PA Human Relations Commission Alleges ‘Reverse Redlining’ Against Wells Fargo

The Pennsylvania Human Relations Commission filed a complaint against Wells Fargo Bank early this month, claiming that the bank used reverse redlining in Philadelphia neighborhoods. In other words, Wells Fargo is accused of exploiting poor, African-American residents by allowing an abundant of sub-prime loans in densely black-populated neighborhoods that ultimately caused thousands of vacant properties.

Among other allegations, the complaint claims that:

“Approximately 8.2% of respondents’ loans in Philadelphia’s predominately African-American neighborhoods result in foreclosure, but the same is true for only 2.0% of loans in predominantly white neighborhoods. Respondents’ disproportionately high foreclosure rate in Philadelphia’s African American neighborhoods is the result of reverse redlining.”

James Baum, a communication’s manager for Wells Fargo, basically told PhillyNow in an e-mail that the allegations are (what else,) full of shit:

We do not tolerate discrimination against, or unfair treatment of, any consumer. We practice responsible lending with the overarching principle of only approving mortgage loan applications where we believe the borrower has the ability to repay the loan, and our loan decisions are based on credit and transaction risk. We are committed to serving all customers responsibly and fairly, and we will vigorously defend the Commission’s unfounded claims.”

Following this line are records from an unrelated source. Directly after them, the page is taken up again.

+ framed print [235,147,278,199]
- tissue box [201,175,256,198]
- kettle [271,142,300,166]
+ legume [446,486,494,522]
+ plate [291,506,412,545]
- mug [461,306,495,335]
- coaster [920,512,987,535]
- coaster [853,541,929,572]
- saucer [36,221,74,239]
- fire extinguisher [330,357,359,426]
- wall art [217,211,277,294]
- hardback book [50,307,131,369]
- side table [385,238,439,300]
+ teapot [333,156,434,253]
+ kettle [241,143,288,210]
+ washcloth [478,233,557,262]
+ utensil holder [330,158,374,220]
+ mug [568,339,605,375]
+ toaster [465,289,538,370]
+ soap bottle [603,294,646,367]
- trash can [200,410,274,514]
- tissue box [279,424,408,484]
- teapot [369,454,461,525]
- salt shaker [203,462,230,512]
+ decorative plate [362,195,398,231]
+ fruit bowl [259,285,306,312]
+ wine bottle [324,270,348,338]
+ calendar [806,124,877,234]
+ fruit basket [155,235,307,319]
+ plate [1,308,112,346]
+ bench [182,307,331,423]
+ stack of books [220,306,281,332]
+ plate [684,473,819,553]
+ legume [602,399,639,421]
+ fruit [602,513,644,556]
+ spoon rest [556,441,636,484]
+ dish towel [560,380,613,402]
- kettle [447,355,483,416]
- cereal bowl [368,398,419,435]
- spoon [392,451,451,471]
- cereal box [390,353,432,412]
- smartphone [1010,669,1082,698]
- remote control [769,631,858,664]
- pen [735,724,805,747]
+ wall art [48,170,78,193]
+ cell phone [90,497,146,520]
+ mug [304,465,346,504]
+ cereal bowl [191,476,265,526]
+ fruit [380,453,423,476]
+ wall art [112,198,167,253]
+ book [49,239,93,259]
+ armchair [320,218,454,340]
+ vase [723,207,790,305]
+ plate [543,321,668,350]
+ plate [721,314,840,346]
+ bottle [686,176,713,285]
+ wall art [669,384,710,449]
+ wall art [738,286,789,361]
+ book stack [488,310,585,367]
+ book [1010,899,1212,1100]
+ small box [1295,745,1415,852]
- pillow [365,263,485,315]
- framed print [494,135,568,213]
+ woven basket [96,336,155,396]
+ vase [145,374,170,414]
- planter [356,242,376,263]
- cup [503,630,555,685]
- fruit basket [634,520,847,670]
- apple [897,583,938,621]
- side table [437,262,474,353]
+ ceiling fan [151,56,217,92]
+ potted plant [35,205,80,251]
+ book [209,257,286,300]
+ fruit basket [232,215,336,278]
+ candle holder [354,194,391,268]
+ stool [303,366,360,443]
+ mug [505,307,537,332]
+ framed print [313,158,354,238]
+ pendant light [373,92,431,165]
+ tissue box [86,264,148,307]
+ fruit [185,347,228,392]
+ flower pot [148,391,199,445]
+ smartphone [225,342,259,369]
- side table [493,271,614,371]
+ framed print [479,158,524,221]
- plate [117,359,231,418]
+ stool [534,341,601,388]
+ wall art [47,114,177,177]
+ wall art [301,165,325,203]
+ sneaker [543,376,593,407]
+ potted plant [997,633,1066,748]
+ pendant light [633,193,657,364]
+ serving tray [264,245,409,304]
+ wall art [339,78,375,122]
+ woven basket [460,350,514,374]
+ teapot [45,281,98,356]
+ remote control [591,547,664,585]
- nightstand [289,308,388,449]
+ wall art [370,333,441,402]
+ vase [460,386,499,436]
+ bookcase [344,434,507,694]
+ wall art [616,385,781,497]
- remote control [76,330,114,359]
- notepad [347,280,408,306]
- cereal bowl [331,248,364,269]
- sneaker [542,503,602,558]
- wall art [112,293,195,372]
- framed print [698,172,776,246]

Philadelphia joins Baltimore and Memphis, cities that also have filed similar suits against the bank for racial discrimination.

But it’s not the first time a Pennsylvania entity sued a big bank due to the the recession and housing crisis. Philadelphia’s Board of Pensions and Retirement did just that less than a month ago.

2 Responses to “ PA Human Relations Commission Alleges ‘Reverse Redlining’ Against Wells Fargo ”

  1. Michael says:

    |”allegations are full of shit”

    Did he really say that in a corporate email?

  2. Donna says:

    Wells Fargo stated that “We practice responsible lending” However, the loan wellsfargo made to us clearly should be voided.

    1. it is illegal for Wells Fargo to make mortgage loan to us based on hugely inflated appraisal.

    Fact: – Wells Fargo’s fraudulent appraisal valued our home at $718,000
    – Wells Fargo’s own review appraisal valued our home at $475,000
    – Nevada Attorney General’s office suspended the appraiser’s license for committing appraisal fraud on our home.
    – Nevada Appraiser Licensing Board mandated the appraiser to complete appraisal fraud course before regaining his real estate appraiser license.
    – Nevada Revised Statue NRS 205.372 states that it’s category C felony to make mortgage loans based on fraudulent appraisal.
    – Cases of Attorney General’s indictments against attorneys, loan brokers for teaming up make fraudulent loans to defraud homeowners.

    2. it is illegal for Wells Fargo to wrongfully foreclose our home based on fraudulent appraisal and mortgage loan.